Thanks! How about using remotes::install_dev("tune") and try again.

The reprex you provided runs just fine now, but on my dataframe I still get the following error:

x Fold01: model  1/25: Error: All of the models failed. An example message was:
  Error in `[.data.frame`(m, labs) : undefined columns selected

It seems to have a problem with my column names but I can't think why that would be the case and only happen during tune, not when a single bag model is trained. Here are the column names:

 [1] "HQ"              "Facility_Type"        "QUAL_SCORE_y0"        "QUAL_SCORE_y1"        "QUAL_SCORE_y2"        "QUAL_SCORE_y3"        "ERV_y0"               "ERV_y1"               "ERV_y2"               "ERV_y3"               "Rating_Method_y0"     "Rating_Method_y1"    
[13] "Rating_Method_y2"     "Rating_Method_y3"     "SUST_ACF"             "SUST_RQMT"            "PRORATED_SERVICE_PRV" "FSM_CALC_PRV"         "Facility_Age_yrs"     "sc_chg_1"             "sc_chg_2"             "all_score"            "EVR_chg_0"            "EVR_chg_1"           
[25] "EVR_chg_2"            "all_erv" 

I am getting exactly the same error. Earlier on a custom model was working perfectly fine, now I am suddenly getting this error. I haven't created a reprex. My first thought was to search online for the error and discovered that this is a current ongoing conversation (ie. within the last few minutes).
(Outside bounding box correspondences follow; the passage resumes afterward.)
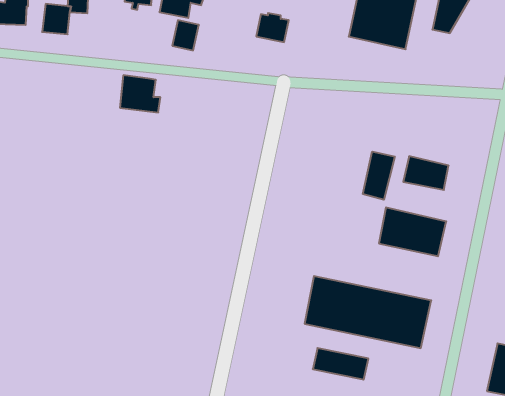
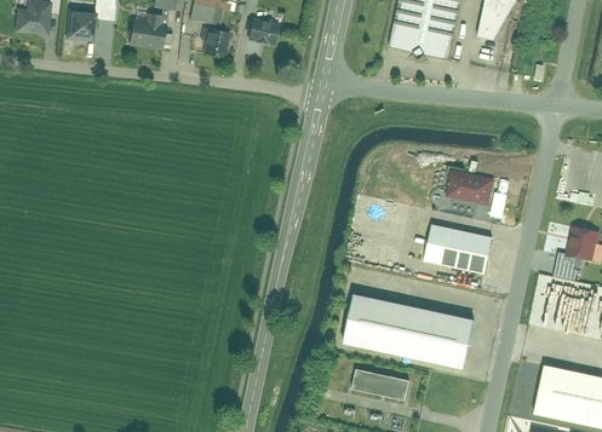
building: [256,13,289,42] -> [247,17,281,47]
building: [120,75,160,112] -> [130,12,172,51]
building: [363,152,395,200] -> none

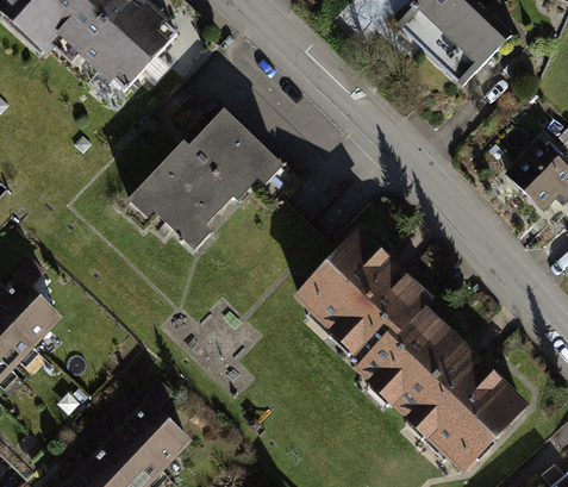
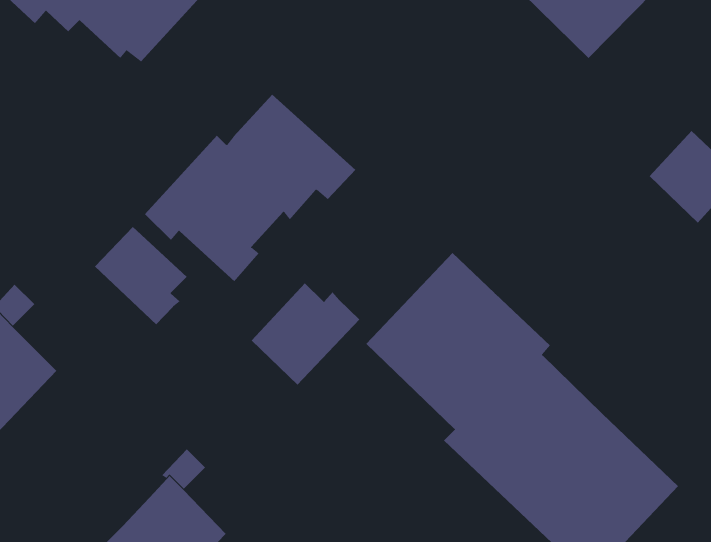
building: none -> [94,226,187,325]
building: none -> [251,283,360,386]

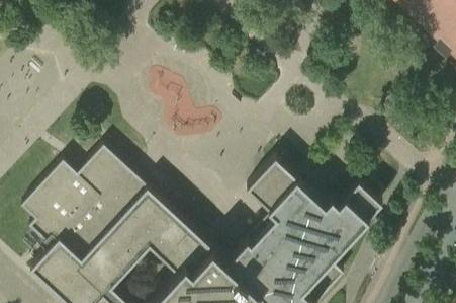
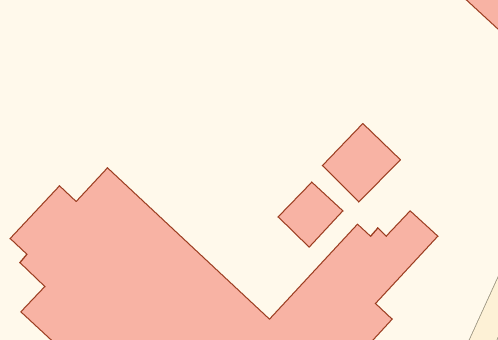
building: none -> [322,124,400,202]

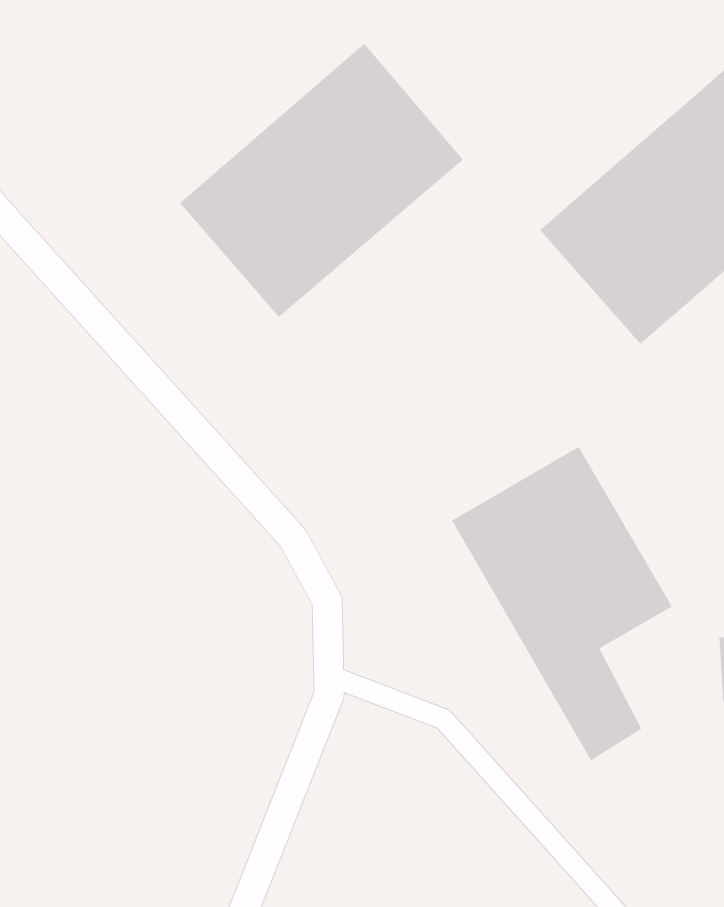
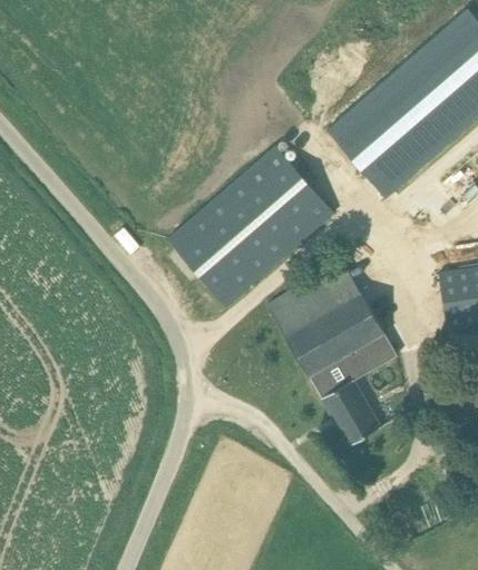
building: [179,43,464,318] -> [168,146,334,306]

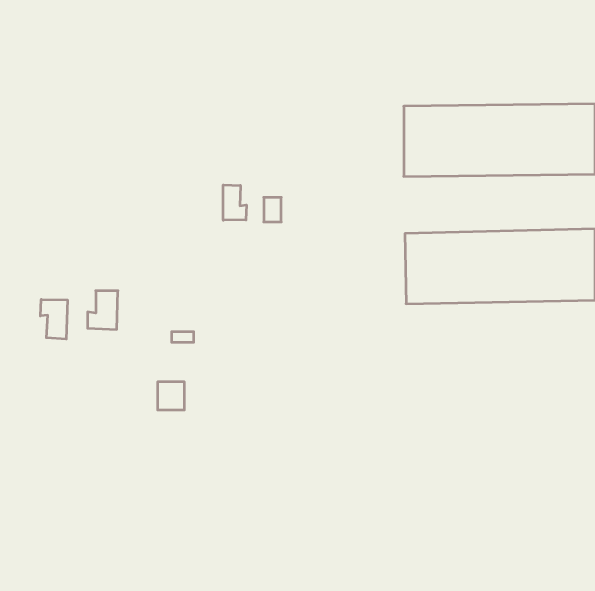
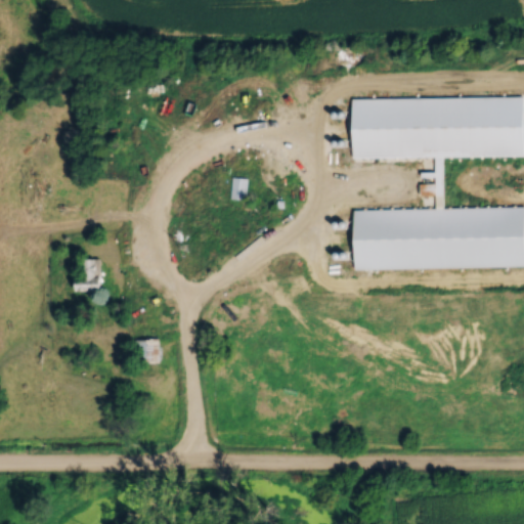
building: [223,185,246,220] -> none
building: [40,299,67,339] -> none

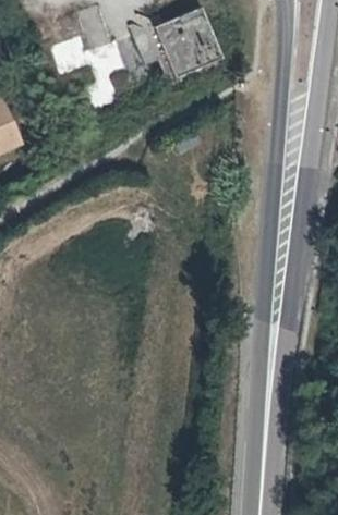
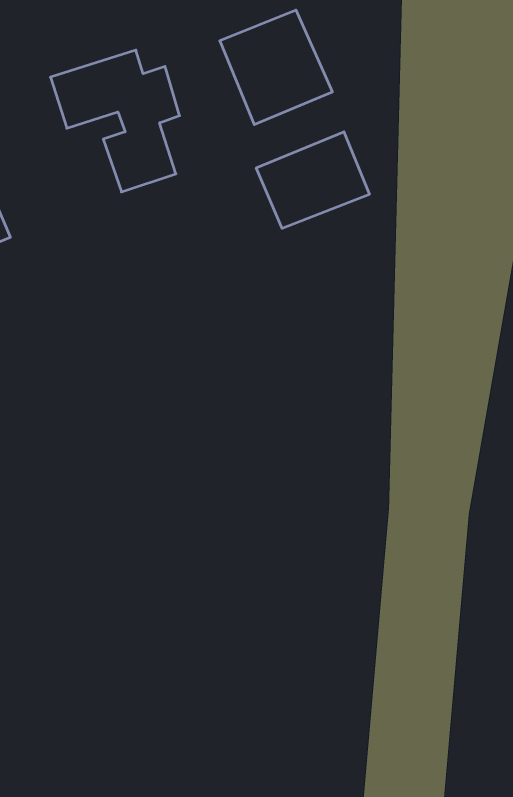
building: none -> [256,132,369,228]

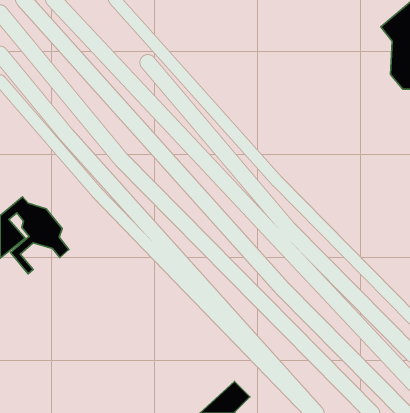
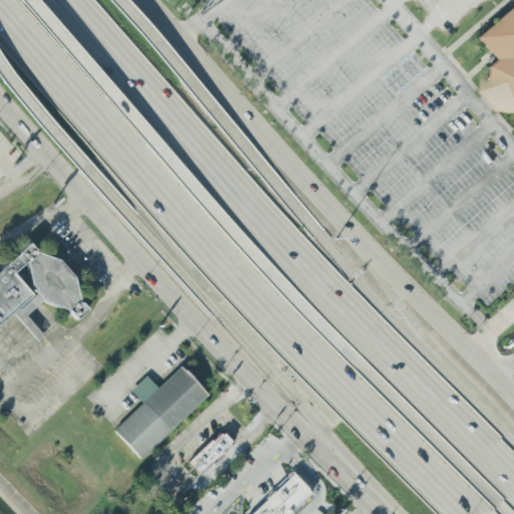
building: none -> [115,366,210,459]
building: none -> [191,431,237,475]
I don't believe any changes I made to my code should have caused the error. And I don't think I updated tune or any of the tidymodel packages since it was working, but it is possible that I did. I am running on Linux not Windows and using the github version of tidymodels.

I don't see anything wrong with those names. Does it run sequentially?

The code doesn't run sequentially or in parallel, but the model will run when not tuning, i.e. if I specify tree_depth and then pipe to fit rather than tuning.
Here is an example of the errors from the .notes column:

I don't know that I can help more without being able to run an example locally that has the same issue.

I think the problem is that allow_sparse_x is now a required parameter in the options of set_encoding when defining a custom model, and doesn't have a default value. It is late at night, so I aren't going to investigate this further, but I think this may be the cause of the error, in my case anyway.

It's a frustrating error because it only occurs when using tune and not when fitting a single model. I suppose I could make my own wrapper to search the hyperparameters but that defeats one of the main reasons for switching to tidymodels.

I even tried

library(janitor)
df <- clean_names(df)

as well as stripping out "_" and all numbers from column names but nothing works. There appears to be something wrong with how tune and rpart are interacting with column names but I have not found a solution so far.

FWIW I am seeing the same original error (rlang::env_get......) when trying to run naive_Bayes() model in parallel. Runs without the error sequential. (Ubuntu)